Die Frau hatte sich mit einer gefälschten Approbationsurkunde eine Anstellung als Narkoseärztin in einem Hospital in Fritzlar (Schwalm-Eder-Kreis) erschlichen und dort von 2015 bis 2018 gearbeitet. Im Mai 2022 hatte das LG Kassel die 53-Jährige wegen dreifachen Mordes und versuchten Mordes in zehn Fällen zu einer lebenslangen Freiheitsstrafe verurteilt. Die 6. Große Strafkammer stellte auch die besondere Schwere der Schuld fest. Nach Überzeugung der LG-Richter starben durch Behandlungsfehler der Frau drei Patienten, andere trugen schwere Schäden davon (Urteil vom 25.05.2022 – 6 Ks 1622 Js 24089/19).
Die Revision der Frau hatte insoweit Erfolg, als der BGH den Schuldspruch hinsichtlich des Mordes und des versuchten Mordes aufgehoben hat (Urteil vom 20.02.2024 – 2 StR 468/22). Eine andere Strafkammer muss den Fall nun erneut verhandeln und entscheiden.
Das LG habe zwar zutreffend erkannt, "dass die hier gegebene objektive Gefährlichkeit der Tathandlung wesentlicher Indikator sowohl für das Wissens- als auch für das Willenselement des bedingten Tötungsvorsatzes" sei, hieß es. Es habe aber weder in allen Fällen eine tatzeitbezogene Prüfung des Tötungsvorsatzes durchgeführt noch vorsatzkritische Umstände, die sich aus dem Verhalten der Angeklagten bei den durchgeführten Operationen und ihrer Persönlichkeitsstruktur ergaben, hinreichend in den Blick genommen, so die BGH-Richter. Die Aufhebung der Einzelstrafen in 13 Fällen entziehe sowohl dem Ausspruch der Gesamtstrafe als auch der Feststellung der besonderen Schwere der Schuld die Grundlage. Die Feststellungen zum objektiven Kerngeschehen der einzelnen Taten ließ der BGH aber unbeanstandet.

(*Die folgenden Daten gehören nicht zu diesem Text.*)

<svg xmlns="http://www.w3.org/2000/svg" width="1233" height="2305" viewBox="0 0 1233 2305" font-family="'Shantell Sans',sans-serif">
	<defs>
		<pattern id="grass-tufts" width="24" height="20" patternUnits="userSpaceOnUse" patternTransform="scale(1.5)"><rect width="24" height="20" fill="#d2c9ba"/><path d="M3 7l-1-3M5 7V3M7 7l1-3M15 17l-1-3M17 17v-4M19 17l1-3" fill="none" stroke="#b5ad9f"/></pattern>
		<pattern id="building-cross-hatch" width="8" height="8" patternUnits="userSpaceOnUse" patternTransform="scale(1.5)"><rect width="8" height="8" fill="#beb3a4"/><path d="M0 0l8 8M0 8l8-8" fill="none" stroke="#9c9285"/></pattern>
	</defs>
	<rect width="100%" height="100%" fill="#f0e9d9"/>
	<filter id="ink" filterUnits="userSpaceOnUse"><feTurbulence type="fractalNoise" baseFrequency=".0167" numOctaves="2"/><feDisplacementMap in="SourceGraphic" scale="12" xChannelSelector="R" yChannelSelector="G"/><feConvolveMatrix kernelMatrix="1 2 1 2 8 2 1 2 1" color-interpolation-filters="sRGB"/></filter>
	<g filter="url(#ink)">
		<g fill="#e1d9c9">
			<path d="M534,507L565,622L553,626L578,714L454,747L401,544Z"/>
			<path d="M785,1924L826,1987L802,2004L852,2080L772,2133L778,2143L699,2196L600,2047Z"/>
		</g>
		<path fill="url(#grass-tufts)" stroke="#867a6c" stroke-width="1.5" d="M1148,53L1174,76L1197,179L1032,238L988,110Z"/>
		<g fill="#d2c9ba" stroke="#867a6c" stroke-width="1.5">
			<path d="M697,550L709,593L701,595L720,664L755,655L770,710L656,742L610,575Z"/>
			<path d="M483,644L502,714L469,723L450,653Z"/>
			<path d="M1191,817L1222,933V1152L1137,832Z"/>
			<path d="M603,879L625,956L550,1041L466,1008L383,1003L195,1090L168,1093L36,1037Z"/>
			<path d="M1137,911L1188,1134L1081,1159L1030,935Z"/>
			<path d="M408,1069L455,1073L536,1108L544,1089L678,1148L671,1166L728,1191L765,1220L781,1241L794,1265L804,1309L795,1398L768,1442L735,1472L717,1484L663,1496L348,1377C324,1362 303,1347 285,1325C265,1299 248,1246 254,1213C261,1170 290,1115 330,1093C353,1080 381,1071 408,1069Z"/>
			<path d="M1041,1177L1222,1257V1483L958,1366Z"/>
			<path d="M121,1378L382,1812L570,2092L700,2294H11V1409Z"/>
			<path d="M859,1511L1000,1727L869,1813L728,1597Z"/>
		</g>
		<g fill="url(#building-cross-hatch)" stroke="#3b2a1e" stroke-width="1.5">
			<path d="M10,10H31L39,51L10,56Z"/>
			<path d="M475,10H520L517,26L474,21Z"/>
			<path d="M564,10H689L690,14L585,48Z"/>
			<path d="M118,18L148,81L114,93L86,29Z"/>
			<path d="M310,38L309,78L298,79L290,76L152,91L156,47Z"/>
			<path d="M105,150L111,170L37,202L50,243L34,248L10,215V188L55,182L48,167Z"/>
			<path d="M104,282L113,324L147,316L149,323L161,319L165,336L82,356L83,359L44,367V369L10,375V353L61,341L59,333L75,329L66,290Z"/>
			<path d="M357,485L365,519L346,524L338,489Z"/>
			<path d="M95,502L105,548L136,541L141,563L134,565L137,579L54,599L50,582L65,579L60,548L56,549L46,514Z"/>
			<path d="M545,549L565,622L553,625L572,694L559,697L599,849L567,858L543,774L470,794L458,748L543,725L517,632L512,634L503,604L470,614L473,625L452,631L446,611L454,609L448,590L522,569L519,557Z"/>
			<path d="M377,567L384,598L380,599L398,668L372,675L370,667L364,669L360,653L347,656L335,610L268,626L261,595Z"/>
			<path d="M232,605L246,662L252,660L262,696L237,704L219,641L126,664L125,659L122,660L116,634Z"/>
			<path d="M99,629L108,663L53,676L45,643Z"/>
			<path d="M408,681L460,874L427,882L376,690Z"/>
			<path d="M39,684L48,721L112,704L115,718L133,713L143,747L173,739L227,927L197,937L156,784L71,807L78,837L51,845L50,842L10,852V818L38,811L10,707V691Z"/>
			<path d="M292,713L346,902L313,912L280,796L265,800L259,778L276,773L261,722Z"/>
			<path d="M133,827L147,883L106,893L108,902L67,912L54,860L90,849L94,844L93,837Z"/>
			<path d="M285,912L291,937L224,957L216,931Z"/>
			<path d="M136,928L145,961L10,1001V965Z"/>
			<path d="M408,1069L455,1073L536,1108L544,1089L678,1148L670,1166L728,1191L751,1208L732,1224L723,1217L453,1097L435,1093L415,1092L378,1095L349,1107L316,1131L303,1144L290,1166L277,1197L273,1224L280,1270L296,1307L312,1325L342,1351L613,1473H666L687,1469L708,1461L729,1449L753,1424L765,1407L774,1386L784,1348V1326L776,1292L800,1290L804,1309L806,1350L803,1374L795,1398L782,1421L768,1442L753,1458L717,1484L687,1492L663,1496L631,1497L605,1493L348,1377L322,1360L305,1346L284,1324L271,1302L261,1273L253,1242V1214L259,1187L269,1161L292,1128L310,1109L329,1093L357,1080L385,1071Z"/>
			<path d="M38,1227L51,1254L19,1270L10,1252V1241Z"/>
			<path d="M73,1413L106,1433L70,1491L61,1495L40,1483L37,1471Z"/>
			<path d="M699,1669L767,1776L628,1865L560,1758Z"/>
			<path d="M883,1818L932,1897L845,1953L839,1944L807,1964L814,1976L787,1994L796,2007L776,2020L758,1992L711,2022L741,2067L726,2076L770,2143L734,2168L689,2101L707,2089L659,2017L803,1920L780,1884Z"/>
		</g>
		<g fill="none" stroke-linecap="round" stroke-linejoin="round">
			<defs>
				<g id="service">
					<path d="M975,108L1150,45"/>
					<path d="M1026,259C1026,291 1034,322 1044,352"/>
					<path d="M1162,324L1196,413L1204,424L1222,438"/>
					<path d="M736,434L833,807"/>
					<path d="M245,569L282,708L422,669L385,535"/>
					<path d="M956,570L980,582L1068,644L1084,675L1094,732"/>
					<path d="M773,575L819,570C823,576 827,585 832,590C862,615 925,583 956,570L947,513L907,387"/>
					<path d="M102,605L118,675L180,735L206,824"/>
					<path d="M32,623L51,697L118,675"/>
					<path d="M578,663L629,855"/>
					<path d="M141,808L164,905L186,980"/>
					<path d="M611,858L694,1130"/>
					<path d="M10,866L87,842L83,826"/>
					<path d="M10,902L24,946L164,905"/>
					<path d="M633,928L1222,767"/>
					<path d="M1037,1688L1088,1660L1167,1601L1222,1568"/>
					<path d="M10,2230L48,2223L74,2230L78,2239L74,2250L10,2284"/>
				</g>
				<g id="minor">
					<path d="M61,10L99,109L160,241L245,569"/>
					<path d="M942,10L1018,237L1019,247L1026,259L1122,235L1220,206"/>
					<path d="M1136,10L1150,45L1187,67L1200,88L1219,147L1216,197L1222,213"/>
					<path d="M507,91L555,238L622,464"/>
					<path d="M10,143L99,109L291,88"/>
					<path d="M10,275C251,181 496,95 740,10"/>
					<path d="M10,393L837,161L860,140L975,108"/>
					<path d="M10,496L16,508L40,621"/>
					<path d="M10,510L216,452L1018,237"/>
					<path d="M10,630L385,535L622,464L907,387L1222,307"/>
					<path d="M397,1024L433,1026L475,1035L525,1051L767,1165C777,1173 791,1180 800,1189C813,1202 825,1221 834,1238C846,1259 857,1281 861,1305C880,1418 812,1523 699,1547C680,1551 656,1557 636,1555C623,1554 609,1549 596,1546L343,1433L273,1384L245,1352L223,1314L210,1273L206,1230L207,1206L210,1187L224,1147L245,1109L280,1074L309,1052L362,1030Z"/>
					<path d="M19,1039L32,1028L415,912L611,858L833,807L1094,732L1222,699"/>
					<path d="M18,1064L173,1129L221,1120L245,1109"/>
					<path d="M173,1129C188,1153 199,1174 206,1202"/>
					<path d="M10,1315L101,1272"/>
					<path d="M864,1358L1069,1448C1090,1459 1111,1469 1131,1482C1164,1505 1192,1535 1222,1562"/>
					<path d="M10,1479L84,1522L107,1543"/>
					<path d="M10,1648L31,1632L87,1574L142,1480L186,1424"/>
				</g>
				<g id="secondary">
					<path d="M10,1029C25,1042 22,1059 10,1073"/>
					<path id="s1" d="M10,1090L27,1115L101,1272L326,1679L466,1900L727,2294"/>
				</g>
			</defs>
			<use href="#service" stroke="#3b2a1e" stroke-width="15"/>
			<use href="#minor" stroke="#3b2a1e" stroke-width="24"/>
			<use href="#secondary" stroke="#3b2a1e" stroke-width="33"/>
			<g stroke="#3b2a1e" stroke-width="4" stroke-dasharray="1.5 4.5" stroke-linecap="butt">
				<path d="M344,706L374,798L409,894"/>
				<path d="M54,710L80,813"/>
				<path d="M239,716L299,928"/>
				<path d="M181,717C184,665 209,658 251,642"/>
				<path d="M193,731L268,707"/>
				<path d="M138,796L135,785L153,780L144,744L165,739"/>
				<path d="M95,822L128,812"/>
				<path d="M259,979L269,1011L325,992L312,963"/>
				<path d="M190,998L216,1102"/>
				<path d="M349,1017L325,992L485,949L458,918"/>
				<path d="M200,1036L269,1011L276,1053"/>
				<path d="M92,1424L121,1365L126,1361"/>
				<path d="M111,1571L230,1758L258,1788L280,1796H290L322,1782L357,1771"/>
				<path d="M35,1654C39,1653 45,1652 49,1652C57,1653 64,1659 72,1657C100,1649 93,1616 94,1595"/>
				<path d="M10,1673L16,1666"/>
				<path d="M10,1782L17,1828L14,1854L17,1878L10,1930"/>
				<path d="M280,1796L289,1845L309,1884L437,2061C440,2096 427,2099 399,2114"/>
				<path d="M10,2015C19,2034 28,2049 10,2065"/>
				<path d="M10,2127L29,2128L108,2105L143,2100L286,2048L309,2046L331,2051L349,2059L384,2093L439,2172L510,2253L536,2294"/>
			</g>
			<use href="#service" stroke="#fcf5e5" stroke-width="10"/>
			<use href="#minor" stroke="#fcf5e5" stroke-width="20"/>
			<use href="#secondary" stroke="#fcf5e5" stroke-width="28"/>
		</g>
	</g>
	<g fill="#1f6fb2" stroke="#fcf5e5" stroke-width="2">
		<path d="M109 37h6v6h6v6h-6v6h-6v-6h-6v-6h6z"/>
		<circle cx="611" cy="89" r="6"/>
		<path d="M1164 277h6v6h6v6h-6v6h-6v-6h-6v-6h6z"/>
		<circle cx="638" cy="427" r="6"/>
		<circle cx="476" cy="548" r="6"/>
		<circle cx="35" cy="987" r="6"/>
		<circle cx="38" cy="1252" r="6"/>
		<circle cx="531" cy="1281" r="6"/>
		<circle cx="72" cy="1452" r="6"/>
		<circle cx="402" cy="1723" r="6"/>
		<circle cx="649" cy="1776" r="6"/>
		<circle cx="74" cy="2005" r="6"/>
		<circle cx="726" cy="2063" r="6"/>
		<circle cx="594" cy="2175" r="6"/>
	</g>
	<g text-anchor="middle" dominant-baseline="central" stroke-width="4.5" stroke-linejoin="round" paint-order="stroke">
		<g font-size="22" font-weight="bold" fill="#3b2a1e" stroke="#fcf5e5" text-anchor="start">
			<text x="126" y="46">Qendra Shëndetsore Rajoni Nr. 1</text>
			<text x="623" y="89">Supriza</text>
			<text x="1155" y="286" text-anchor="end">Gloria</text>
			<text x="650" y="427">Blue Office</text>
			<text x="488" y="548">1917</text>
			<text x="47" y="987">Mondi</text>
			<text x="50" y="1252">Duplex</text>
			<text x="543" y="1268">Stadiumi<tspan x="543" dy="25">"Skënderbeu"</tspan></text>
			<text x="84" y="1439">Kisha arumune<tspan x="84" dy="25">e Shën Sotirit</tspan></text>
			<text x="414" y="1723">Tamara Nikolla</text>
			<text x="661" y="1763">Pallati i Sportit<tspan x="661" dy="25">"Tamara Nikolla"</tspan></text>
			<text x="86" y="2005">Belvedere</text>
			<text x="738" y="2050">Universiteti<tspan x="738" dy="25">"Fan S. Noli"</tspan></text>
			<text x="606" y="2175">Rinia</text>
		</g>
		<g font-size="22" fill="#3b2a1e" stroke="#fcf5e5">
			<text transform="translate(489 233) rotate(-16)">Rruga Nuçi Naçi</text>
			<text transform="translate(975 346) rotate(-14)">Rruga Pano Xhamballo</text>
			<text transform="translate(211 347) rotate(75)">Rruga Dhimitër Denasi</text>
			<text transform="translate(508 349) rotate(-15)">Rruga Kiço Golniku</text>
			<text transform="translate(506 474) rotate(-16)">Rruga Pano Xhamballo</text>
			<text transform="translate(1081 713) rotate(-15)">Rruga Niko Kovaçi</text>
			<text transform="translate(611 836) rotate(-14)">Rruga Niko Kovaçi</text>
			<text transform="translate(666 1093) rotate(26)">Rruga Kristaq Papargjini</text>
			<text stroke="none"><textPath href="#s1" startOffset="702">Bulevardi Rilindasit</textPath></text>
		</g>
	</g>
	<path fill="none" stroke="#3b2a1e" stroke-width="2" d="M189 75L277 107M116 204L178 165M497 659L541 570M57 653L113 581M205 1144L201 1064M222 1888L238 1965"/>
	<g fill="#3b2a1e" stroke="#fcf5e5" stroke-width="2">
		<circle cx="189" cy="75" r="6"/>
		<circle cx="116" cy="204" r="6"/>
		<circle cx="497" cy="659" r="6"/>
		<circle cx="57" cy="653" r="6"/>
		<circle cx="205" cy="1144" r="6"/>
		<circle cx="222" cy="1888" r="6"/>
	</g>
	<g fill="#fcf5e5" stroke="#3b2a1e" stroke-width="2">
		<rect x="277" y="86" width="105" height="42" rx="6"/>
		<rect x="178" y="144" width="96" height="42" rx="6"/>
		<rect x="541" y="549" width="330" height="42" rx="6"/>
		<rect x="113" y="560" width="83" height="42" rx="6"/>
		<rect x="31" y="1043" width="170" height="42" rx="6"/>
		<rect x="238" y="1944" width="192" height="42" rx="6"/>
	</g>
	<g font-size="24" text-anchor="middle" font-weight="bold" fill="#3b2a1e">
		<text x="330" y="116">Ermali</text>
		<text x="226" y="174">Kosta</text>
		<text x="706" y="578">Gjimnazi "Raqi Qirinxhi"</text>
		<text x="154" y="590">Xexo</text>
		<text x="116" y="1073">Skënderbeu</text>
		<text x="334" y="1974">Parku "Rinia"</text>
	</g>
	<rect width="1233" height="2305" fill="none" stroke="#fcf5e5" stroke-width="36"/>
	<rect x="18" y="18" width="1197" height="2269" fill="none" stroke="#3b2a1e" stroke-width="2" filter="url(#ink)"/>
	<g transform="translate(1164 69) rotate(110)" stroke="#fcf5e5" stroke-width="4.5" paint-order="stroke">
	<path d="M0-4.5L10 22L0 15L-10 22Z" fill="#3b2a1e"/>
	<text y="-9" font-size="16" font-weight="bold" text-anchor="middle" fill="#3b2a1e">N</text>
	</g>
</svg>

Patientenschützer sehen Gesetzgeber in der Pflicht
Eugen Brysch, Vorstand der Deutschen Stiftung Patientenschutz, monierte anlässlich der Entscheidung, medizinische Hochstapler hätten in Deutschland zu leichtes Spiel. "Angesichts von 17 Landesärztekammern lassen sich fehlende Zulassungen mühelos vertuschen. Um es Tätern von Anfang an schwer zu machen, müssen die Prüfungsämter der Universitäten vorgeschaltet werden", forderte Brysch. Sie hätten vor Ausstellung der Approbation die Echtheit des Staatsexamens zu bestätigen. Zudem sei ein Zentralregister für Approbationen bei der Bundesärztekammer überfällig. "Krankenhausträger gilt es dann zu verpflichten, die Zulassung eines Arztes elektronisch abzufragen. Der Bundesgesundheitsminister ist gefordert, die Kleinstaaterei in der deutschen Ärzteschaft endlich zu beenden", so Brysch.